Already in Classical times, some regarded Achilles and Patroclus as lovers. Take, for example, the famous Attic red-figure plate of ca. 500 BC, which shows Achilles bandaging Patroclus; it is currently on display in the Staatliche museum in Berlin (here shown in black and white):
To an educated Classical Greek, the imagery leaves little to the imagination. These are men that also have a pederastic relationship. In this case, Patroclus is shown with a beard and is supposed to be the older of the two; Achilles is cleanshaven. Achilles is also shown subservenient to his older companion, bandaging an arrow wound on the upper left arm. Furthermore, their genitals are visible: Patroclus has spread his legs and Achilles’ genitals can be seen faintly through the bottom of his tunic. Patroclus’ appearance and pose make it clear that he would be the one to initiate sexual advances.
This image of Achilles and Patroclus as lovers has become thoroughly engrained. When Oliver Stone made his movie Alexander, the characters of Alexander the Great and Hephaestion are frequently compared to Achilles and Patroclus.

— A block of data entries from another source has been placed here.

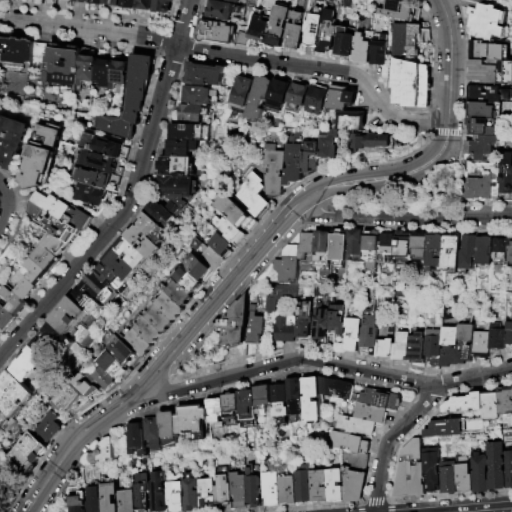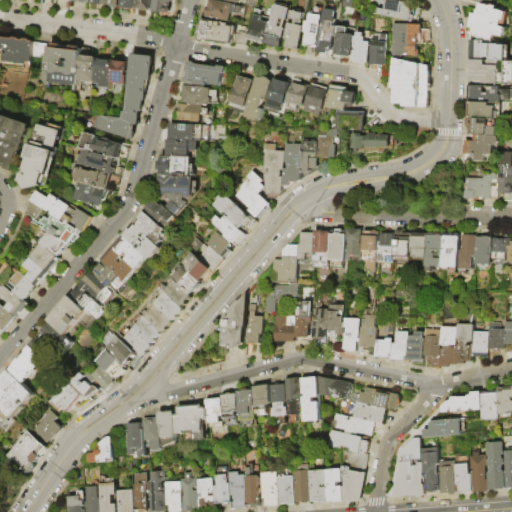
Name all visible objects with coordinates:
building: (242, 0)
building: (319, 0)
building: (400, 0)
building: (478, 0)
building: (82, 1)
building: (103, 1)
building: (319, 1)
building: (479, 1)
building: (97, 2)
building: (114, 2)
building: (248, 3)
building: (348, 3)
building: (130, 5)
building: (145, 5)
building: (148, 5)
building: (162, 6)
building: (221, 9)
building: (393, 9)
building: (223, 10)
building: (401, 10)
road: (94, 13)
building: (488, 21)
building: (485, 22)
building: (279, 25)
building: (278, 27)
building: (297, 27)
building: (260, 29)
building: (311, 29)
building: (313, 30)
building: (216, 31)
building: (328, 31)
building: (218, 32)
building: (333, 35)
building: (404, 39)
building: (408, 41)
building: (0, 42)
building: (345, 42)
building: (360, 48)
building: (18, 49)
building: (362, 49)
building: (378, 49)
building: (379, 50)
building: (41, 51)
building: (486, 51)
road: (232, 57)
road: (450, 59)
road: (158, 60)
building: (65, 63)
building: (488, 63)
building: (64, 64)
road: (464, 66)
building: (87, 69)
building: (491, 72)
building: (103, 73)
building: (119, 74)
building: (203, 74)
building: (204, 74)
building: (409, 83)
building: (410, 83)
building: (239, 92)
building: (199, 94)
building: (240, 94)
building: (485, 94)
building: (199, 95)
building: (277, 95)
building: (295, 95)
building: (296, 95)
building: (265, 96)
building: (258, 98)
building: (129, 99)
building: (132, 99)
building: (315, 99)
building: (316, 99)
building: (340, 99)
building: (345, 108)
building: (484, 110)
building: (194, 112)
building: (195, 113)
building: (353, 120)
building: (481, 120)
building: (481, 127)
building: (188, 131)
building: (185, 138)
building: (13, 139)
building: (14, 139)
building: (370, 140)
building: (374, 141)
building: (326, 143)
building: (327, 143)
building: (102, 145)
building: (182, 148)
building: (480, 148)
building: (100, 152)
building: (44, 155)
building: (45, 155)
building: (309, 157)
building: (102, 162)
building: (286, 164)
building: (292, 165)
building: (177, 166)
building: (273, 170)
building: (504, 172)
building: (506, 175)
road: (14, 176)
building: (95, 177)
road: (392, 178)
building: (173, 181)
building: (91, 185)
building: (173, 185)
building: (476, 187)
building: (481, 188)
building: (90, 192)
road: (27, 193)
building: (250, 194)
building: (253, 195)
road: (131, 198)
park: (1, 203)
building: (176, 203)
road: (13, 207)
building: (39, 210)
building: (65, 210)
building: (159, 211)
building: (158, 212)
building: (234, 212)
road: (407, 214)
building: (228, 218)
road: (104, 221)
building: (152, 227)
road: (22, 229)
building: (64, 229)
building: (228, 229)
road: (8, 233)
building: (144, 241)
building: (55, 244)
building: (355, 244)
building: (220, 245)
building: (307, 246)
building: (404, 247)
building: (420, 247)
building: (411, 248)
building: (42, 249)
building: (509, 249)
building: (323, 250)
building: (371, 250)
building: (483, 250)
building: (500, 250)
building: (502, 250)
building: (316, 251)
building: (468, 251)
building: (131, 252)
building: (388, 252)
building: (436, 252)
building: (484, 252)
building: (339, 253)
building: (452, 253)
building: (468, 254)
building: (45, 258)
building: (212, 258)
building: (119, 264)
building: (121, 264)
building: (289, 264)
building: (197, 266)
building: (35, 272)
building: (110, 276)
road: (50, 277)
building: (187, 278)
building: (25, 288)
building: (175, 293)
building: (178, 293)
building: (287, 293)
building: (93, 294)
building: (14, 301)
building: (270, 302)
building: (168, 305)
building: (288, 306)
building: (67, 314)
building: (68, 315)
building: (6, 316)
building: (158, 317)
road: (188, 320)
building: (303, 320)
building: (336, 322)
building: (241, 323)
building: (320, 323)
building: (237, 325)
building: (335, 326)
building: (255, 328)
building: (282, 328)
building: (147, 329)
building: (284, 329)
building: (1, 330)
building: (369, 330)
road: (200, 332)
building: (52, 333)
building: (352, 335)
building: (508, 335)
building: (58, 337)
building: (373, 337)
building: (491, 338)
building: (497, 339)
building: (137, 342)
building: (38, 344)
building: (448, 344)
building: (464, 344)
building: (480, 345)
building: (384, 346)
building: (407, 346)
building: (416, 347)
building: (448, 347)
building: (121, 350)
building: (400, 351)
building: (433, 351)
building: (28, 358)
building: (112, 361)
road: (331, 362)
building: (26, 363)
building: (112, 364)
building: (103, 378)
building: (17, 386)
building: (335, 388)
building: (336, 388)
building: (74, 391)
building: (261, 395)
building: (66, 396)
building: (286, 397)
building: (12, 398)
building: (294, 398)
building: (378, 398)
building: (262, 399)
building: (310, 399)
building: (311, 400)
building: (10, 401)
building: (505, 401)
building: (279, 403)
building: (480, 403)
building: (465, 404)
building: (491, 405)
building: (230, 408)
building: (247, 408)
building: (215, 411)
building: (216, 411)
building: (366, 411)
building: (369, 413)
building: (4, 416)
building: (193, 423)
building: (354, 424)
building: (48, 426)
building: (47, 427)
building: (442, 427)
building: (167, 428)
building: (444, 428)
building: (169, 429)
building: (0, 431)
building: (153, 433)
building: (152, 434)
building: (134, 438)
building: (137, 439)
road: (390, 439)
building: (347, 441)
building: (348, 442)
building: (26, 450)
building: (27, 451)
building: (101, 452)
building: (103, 452)
building: (351, 460)
building: (494, 465)
building: (496, 467)
building: (507, 467)
building: (414, 468)
building: (415, 468)
building: (508, 468)
building: (478, 472)
building: (431, 473)
building: (479, 475)
building: (447, 476)
building: (463, 476)
road: (50, 477)
building: (462, 477)
building: (401, 478)
building: (448, 481)
building: (302, 484)
building: (326, 484)
building: (334, 485)
building: (352, 485)
building: (251, 486)
building: (318, 487)
building: (220, 488)
building: (268, 488)
building: (270, 488)
building: (236, 489)
building: (253, 489)
building: (285, 490)
building: (286, 490)
building: (139, 491)
building: (155, 491)
building: (221, 491)
building: (237, 491)
building: (140, 492)
building: (196, 492)
building: (157, 493)
building: (189, 494)
building: (205, 494)
building: (108, 495)
building: (172, 496)
building: (174, 496)
building: (107, 498)
building: (92, 500)
building: (125, 501)
building: (75, 502)
building: (77, 502)
road: (485, 509)
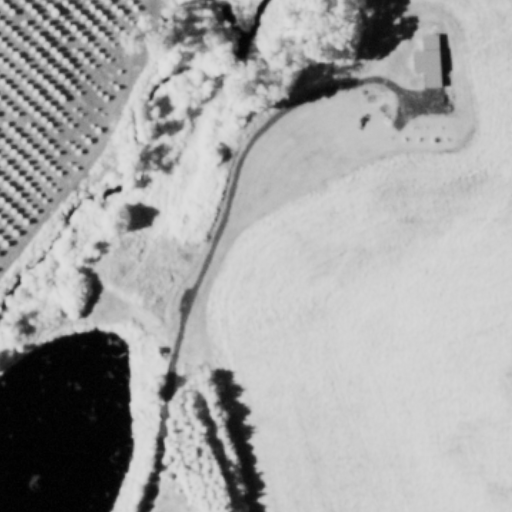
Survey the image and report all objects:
building: (425, 60)
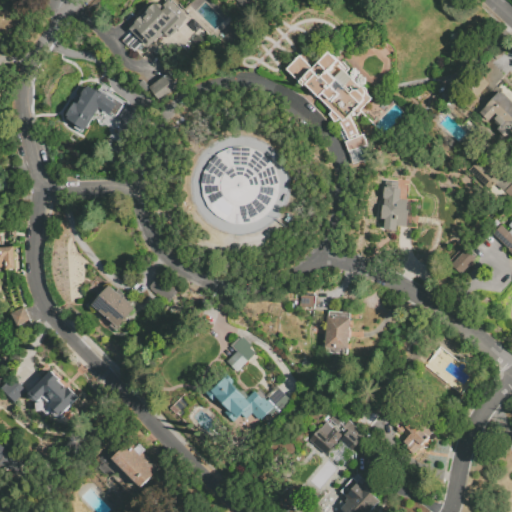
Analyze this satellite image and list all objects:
building: (241, 2)
road: (503, 8)
building: (153, 25)
building: (154, 26)
road: (107, 38)
building: (196, 43)
building: (198, 52)
building: (387, 53)
road: (89, 55)
building: (497, 57)
building: (161, 86)
road: (21, 89)
building: (163, 89)
building: (129, 94)
building: (334, 97)
building: (446, 97)
building: (335, 98)
building: (493, 99)
building: (494, 102)
building: (88, 105)
building: (451, 108)
building: (428, 109)
building: (91, 110)
building: (444, 112)
building: (119, 122)
building: (435, 122)
building: (452, 144)
building: (117, 166)
building: (490, 173)
building: (63, 177)
building: (0, 181)
building: (2, 181)
building: (238, 184)
building: (239, 187)
road: (84, 189)
building: (509, 193)
building: (383, 201)
building: (392, 206)
road: (339, 221)
building: (495, 227)
building: (367, 228)
building: (504, 238)
building: (6, 256)
building: (461, 260)
building: (11, 263)
building: (463, 263)
building: (428, 275)
building: (158, 286)
building: (163, 292)
building: (305, 300)
building: (307, 302)
road: (422, 302)
building: (18, 303)
building: (112, 305)
building: (114, 308)
building: (336, 331)
building: (338, 334)
building: (240, 352)
building: (237, 358)
building: (443, 365)
building: (306, 366)
building: (318, 369)
road: (98, 370)
building: (31, 374)
building: (21, 382)
building: (311, 387)
building: (12, 388)
building: (14, 391)
building: (51, 394)
building: (55, 396)
building: (244, 399)
building: (246, 399)
building: (182, 405)
building: (22, 409)
building: (367, 421)
building: (411, 431)
building: (412, 432)
building: (335, 434)
building: (382, 434)
building: (351, 436)
building: (100, 437)
building: (326, 438)
road: (465, 439)
building: (8, 461)
building: (135, 463)
building: (9, 464)
building: (136, 465)
building: (356, 495)
building: (358, 497)
road: (10, 506)
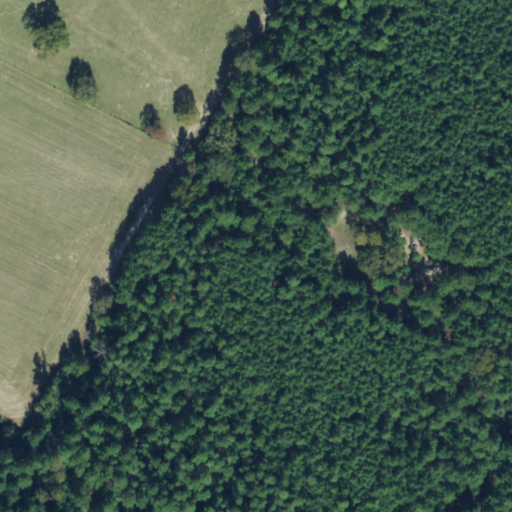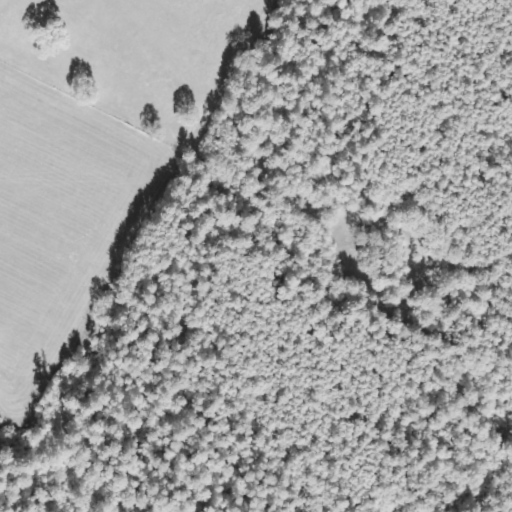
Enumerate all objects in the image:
road: (248, 163)
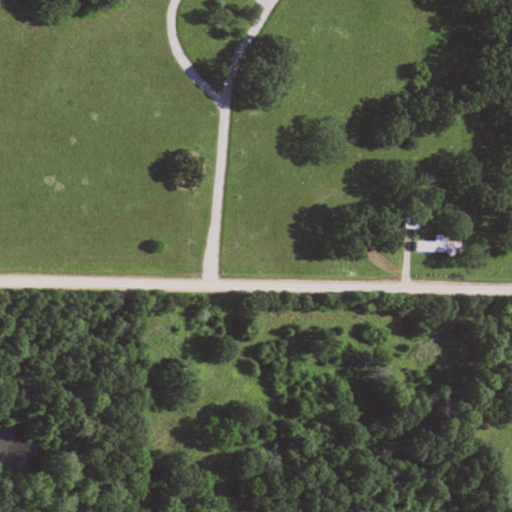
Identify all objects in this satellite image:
road: (246, 36)
road: (255, 281)
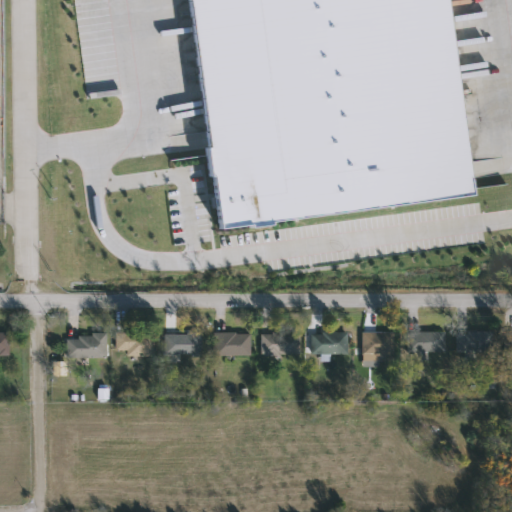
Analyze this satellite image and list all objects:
road: (126, 89)
building: (327, 104)
road: (26, 133)
road: (56, 146)
road: (180, 173)
road: (14, 203)
road: (258, 251)
road: (255, 299)
building: (423, 338)
building: (507, 338)
building: (472, 339)
building: (3, 340)
building: (133, 340)
building: (328, 340)
building: (181, 341)
building: (230, 341)
building: (277, 341)
building: (508, 341)
building: (424, 342)
building: (473, 342)
building: (84, 343)
building: (329, 343)
building: (134, 344)
building: (182, 345)
building: (230, 345)
building: (278, 345)
building: (375, 346)
building: (376, 350)
road: (38, 406)
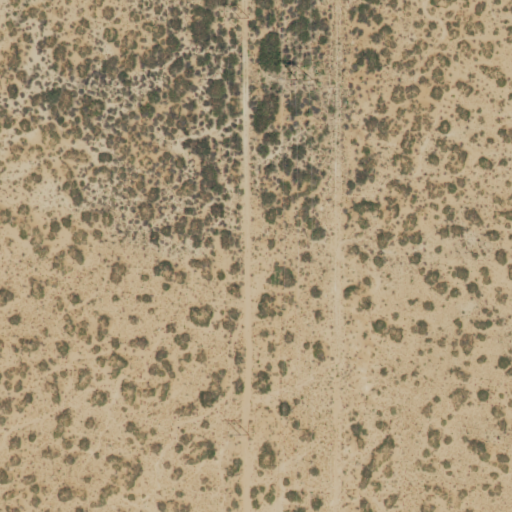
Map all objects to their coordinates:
power tower: (243, 18)
power tower: (306, 75)
power tower: (244, 435)
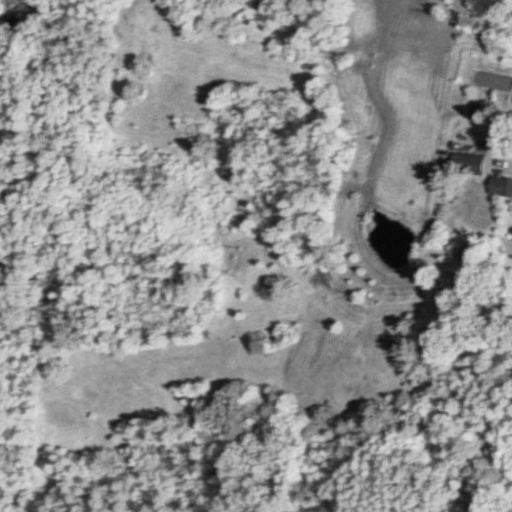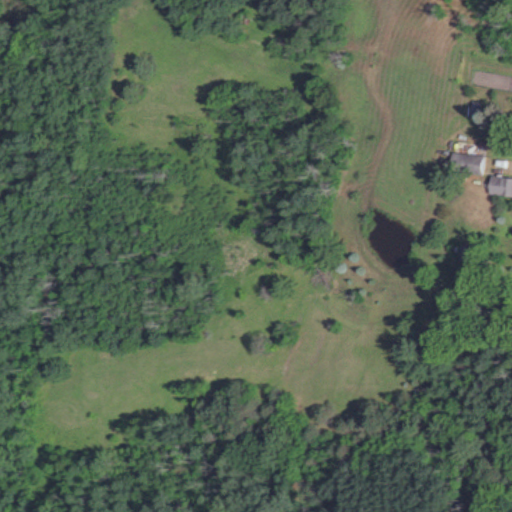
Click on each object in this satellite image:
building: (467, 163)
building: (500, 186)
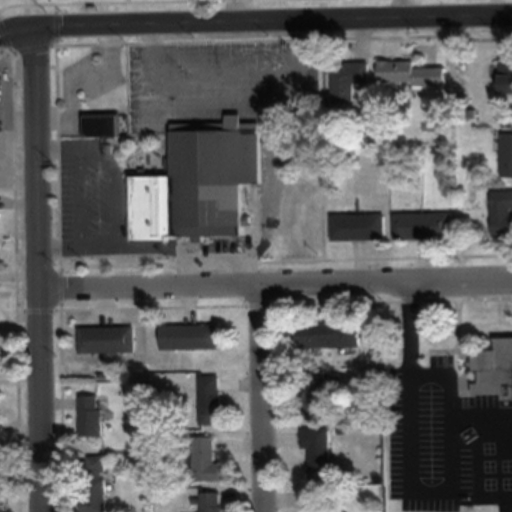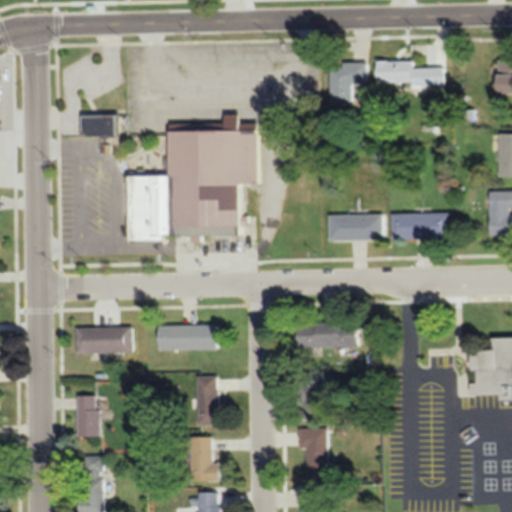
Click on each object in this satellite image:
road: (318, 2)
road: (255, 19)
building: (410, 73)
building: (506, 76)
building: (349, 79)
building: (102, 125)
building: (507, 154)
building: (201, 183)
building: (502, 212)
building: (423, 225)
building: (358, 227)
road: (39, 268)
road: (276, 282)
road: (293, 303)
road: (60, 317)
road: (409, 327)
building: (330, 334)
building: (189, 336)
building: (107, 339)
road: (459, 348)
building: (496, 369)
building: (495, 370)
building: (315, 395)
road: (261, 397)
building: (209, 400)
building: (91, 415)
road: (481, 417)
parking lot: (437, 433)
building: (317, 452)
building: (205, 460)
building: (94, 483)
road: (447, 485)
building: (210, 501)
building: (314, 501)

Modern readers working their way through the Iliad are likely to regard Achilles as enraged because of the death of his lover.
But there is no suggestion in the Homeric poems that Achilles and Patroclus were anything but fellow warriors, close companions that happened to have also grown up in the court of King Peleus as brothers. (Patroclus had been sent to Achilles’ father after accidentally having killed another boy.) All love affairs in the Homeric world are strictly between men and women, with the one odd reference to Zeus kidnapping the beautiful boy Ganymede. Achilles’ great love in the Iliad, we are led to believe, was the girl Briseis, whom he had conquered by the sword.
Jonathan Shay, in his Achilles in Vietnam: Combat Trauma and the Undoing of Character (1994), uses his experience as a psychiatrist treating combat veterans and presents an interpretation of the relationship between Achilles and Patroclus that is more in keeping with the Iliad.
The grief shown by Achilles is, in fact, similar to the grief experienced by modern soldiers when they lose one of their comrades-in-arms. Upon hearing the news of Patroclus, he sinks into a heavy depression, forgoing food and even contemplating suicide. As with modern veterans treated by Shay, Achilles’ grief at losing a close companion in a combat situation quickly turns into uncontrollable rage: it is not without reason that the first word one reads in the Iliad is menis, “rage”.
Shay explains further (p. 53):
What I want to emphasize here is the rapid transformation of grief into rage. For many of the veterans in our treatment program for combat post-traumatic stress disorder, replacement of grief by rage has lasted for years and become an entrenched way of being. Much therapeutic effort aims at reawakening the experience of grief, which we regard as a process of healing, painful as it is.
Uncontrollable rage turns into slaughter in an attempt to get even for the death of his close companion. Even the other Myrmidons join in, killing Trojans to ease the pain in their heart. Achilles’ rampage causes the death of countless Trojans and their allies, such as Asteropaeus. The river Scamander even runs red with blood and gets choked with bodies.
Achilles eventually catches up with Hector and kills him in a brief duel. But Hector’s death is not sufficient to satiate Achilles’ grief, and thereby his rage. He is, as Shay also states, bezerk (pp. 77–81). Achilles loses all control; simply killing Hector is not enough: he must mutilate the corpse. He does so by tying Hector’s corpse behind his chariot and dragging it around Troy for twelve more days. As Shay states, referring to a veteran, Achilles simply “lost it” (p. 82).
Only toward the end of the Iliad do we see Achilles’ grief slowly displacing his rage. Priam has managed to sneak into the Greek camp and approaches the hero in his tent. Achilles does not recognize him. Priam sinks to his knees and kisses Achilles hands, then refers to Achilles’ aged father, Peleus, and asks the Myrmidon warlord to take pity on him (Il. 24.505–506):
I have gone through what no other mortal on earth has gone through; I put my lips to the hands of the man who has killed my children.
Achilles finally breaks down and cries, both for his own aged father, left behind in Phthia, and for Patroclus, his close companion. This is the moment in the Iliad where Achilles slowly comes to terms with his grief. Talking and crying with Priam, he decides to return the body of Hector, and receives a wealth of treasure in compensation.
At last, Patroclus can be put to rest.